Birmingham hosts conference on tapping into Islamic finance market
Birmingham will today play host to a conference looking at how the West Midlands can tap into the potential offered by the emerging multi-billion-pound Islamic finance market.
The half-day event, entitled Islamic Business: The Way Forward, brings together a range of speakers from the sector and will look at the potential for positioning Birmingham as an Islamic finance hub.
Aston Business School lecturer Dr Omneya Abdelsalam, who has organised and will chair the event, said one of the key themes was to look at ways to rebrand Birmingham as a centre for international Islamic businesses.
She said: “The West Midlands has real experience in managing investment funds, so there is great potential for areas like the West Midlands to attract Sharia-compliant funds to invest here or provide project finance for projects.”
About 70 delegates are attending, at least half from the legal and financial sector in the West Midlands, to hear speakers including Keith Leach, head of alburaq (Arab Banking Corporation); Omar Shaikh, private equity and Islamic finance, Ernst & Young; and Professor Habib Ahmed, Sharjah Chair in Islamic Law & Finance at Durham University.
Dr Abdelsalam said there was a shortage of skills in Islamic finance, particularly in the development of innovative new Sharia-compliant products, a gap which Aston University hopes to fill with the planned launch of a new Masters degree in Islamic Finance next year.
“There are opportunities not only for Birmingham but for Aston University. We are developing a Masters degree in Islamic finance where we will be able to produce the next generation of qualified professionals who will not only be qualified in Sharia finance but also in conventional accounting and finance.”
The university is also gearing up to offer a series of short courses in Islamic finance in July ahead of the launch of the Masters next October.
Dr Abdelsalam said the panel discussion would reflect not only on the opportunities offered by Islamic finance but the challenges emerging in the sector.
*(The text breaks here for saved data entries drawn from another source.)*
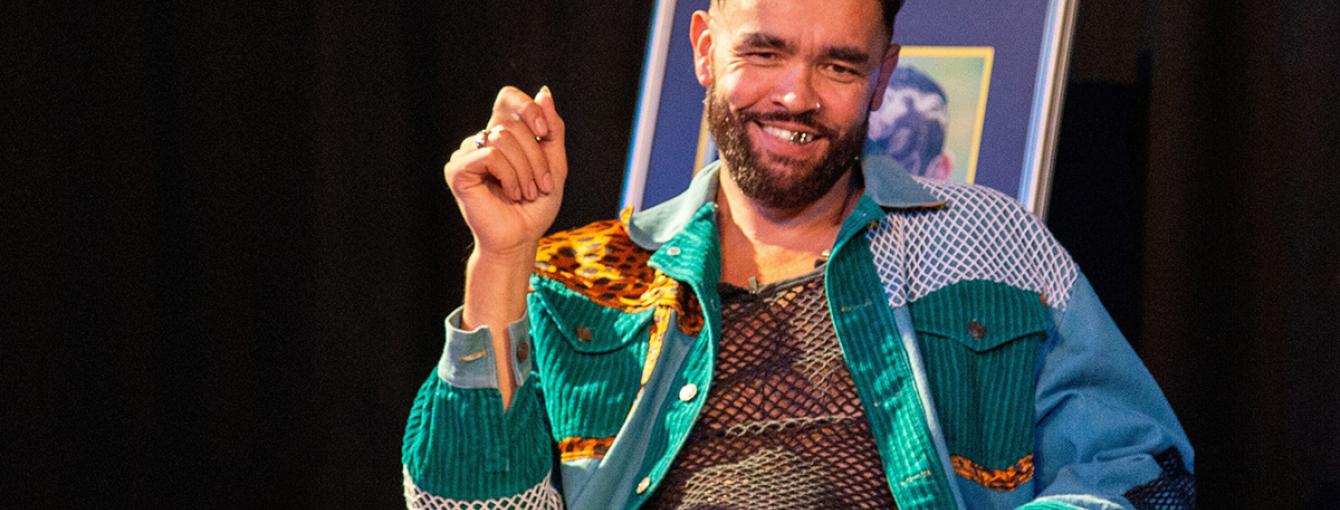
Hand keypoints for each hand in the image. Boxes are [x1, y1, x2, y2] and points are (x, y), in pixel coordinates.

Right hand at [444, 86, 566, 257]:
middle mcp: (480, 141)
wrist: (520, 239)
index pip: (508, 98)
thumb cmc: (535, 206)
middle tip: (541, 185)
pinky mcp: (457, 170)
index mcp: (500, 135)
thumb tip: (544, 91)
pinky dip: (509, 176)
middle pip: (512, 124)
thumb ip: (552, 128)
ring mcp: (465, 155)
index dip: (528, 108)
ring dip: (525, 170)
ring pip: (503, 139)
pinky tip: (510, 194)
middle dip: (536, 157)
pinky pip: (491, 156)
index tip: (544, 132)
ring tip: (526, 193)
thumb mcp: (554, 163)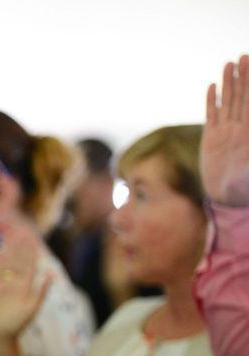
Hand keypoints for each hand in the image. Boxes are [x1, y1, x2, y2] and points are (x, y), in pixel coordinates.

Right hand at [0, 227, 50, 339]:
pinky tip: (1, 250)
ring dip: (10, 249)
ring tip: (12, 236)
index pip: (29, 264)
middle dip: (21, 246)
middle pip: (19, 260)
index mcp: (27, 287)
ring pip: (8, 263)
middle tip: (22, 230)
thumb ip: (41, 292)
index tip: (31, 238)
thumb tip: (51, 275)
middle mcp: (16, 283)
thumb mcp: (32, 308)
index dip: (30, 251)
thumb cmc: (17, 324)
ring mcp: (4, 285)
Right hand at [202, 54, 248, 205]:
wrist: (228, 199)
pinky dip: (213, 101)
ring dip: (230, 84)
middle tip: (244, 56)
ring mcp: (226, 132)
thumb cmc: (243, 190)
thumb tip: (247, 139)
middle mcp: (241, 129)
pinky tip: (213, 87)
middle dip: (245, 77)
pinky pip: (212, 116)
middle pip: (244, 98)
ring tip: (229, 64)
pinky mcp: (211, 139)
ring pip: (228, 103)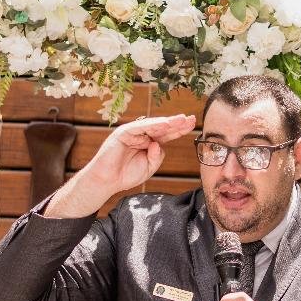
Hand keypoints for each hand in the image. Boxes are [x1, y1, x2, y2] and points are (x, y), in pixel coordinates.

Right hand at [45, 113, 194, 217]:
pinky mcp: (123, 133)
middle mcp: (142, 135)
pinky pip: (139, 127)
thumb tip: (158, 144)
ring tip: (181, 120)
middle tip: (191, 119)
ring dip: (167, 122)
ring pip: (153, 125)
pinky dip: (152, 125)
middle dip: (177, 123)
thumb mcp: (149, 168)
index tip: (193, 124)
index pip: (167, 134)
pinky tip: (164, 124)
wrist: (107, 181)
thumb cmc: (126, 175)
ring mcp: (133, 132)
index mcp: (149, 143)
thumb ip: (157, 157)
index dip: (180, 129)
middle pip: (162, 127)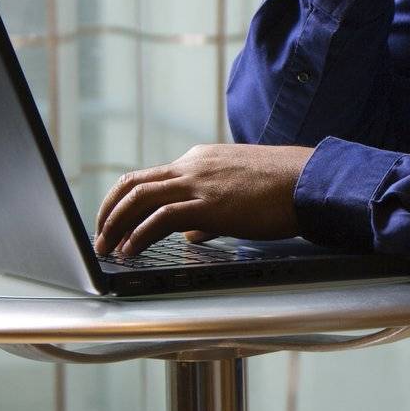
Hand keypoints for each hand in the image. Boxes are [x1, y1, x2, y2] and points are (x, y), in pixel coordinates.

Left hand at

“For example, we need high quality financial reporting and enhanced disclosure of financial information. We also need an improved supervisory and corporate governance framework.
“There is also a need for a centralised Sharia supervisory board which is independent and consistent.”
Dr Abdelsalam said the conference would look at how Islamic finance could help in a recession and pointed to the factors that meant Islamic banks had not been caught up in the subprime financial crisis.
“Islamic finance is more conservative,” she said. “In Sharia-compliant finance the sale of debts is not allowed. Also, to be able to sell a product, you must hold this product. Usury (riba in Islam) is not allowed. Instead sharing risks and rewards is encouraged. Interest is not allowed, instead the bank and the depositors all share the risks and rewards so there is more scrutiny in the banks.
“Ignorance (gharar) must be avoided. Contracts should be completely clear to the contracting parties. With the subprime problems, they were packaged as securities and repackaged again and again. The banks shared in this subprime crisis but it took some time to realise this because there was some ignorance of the product. This is not allowed in Islamic finance.”
Dr Abdelsalam said the difficulties experienced by conventional banks spelled opportunities for Sharia-compliant finance.
“There is a continued liquidity restraint in conventional banks. Everyone is paying more attention to risk assessment, which is something Islamic finance encourages.”
She believes Islamic financial products could be targeted to the wider market, not just the Muslim community.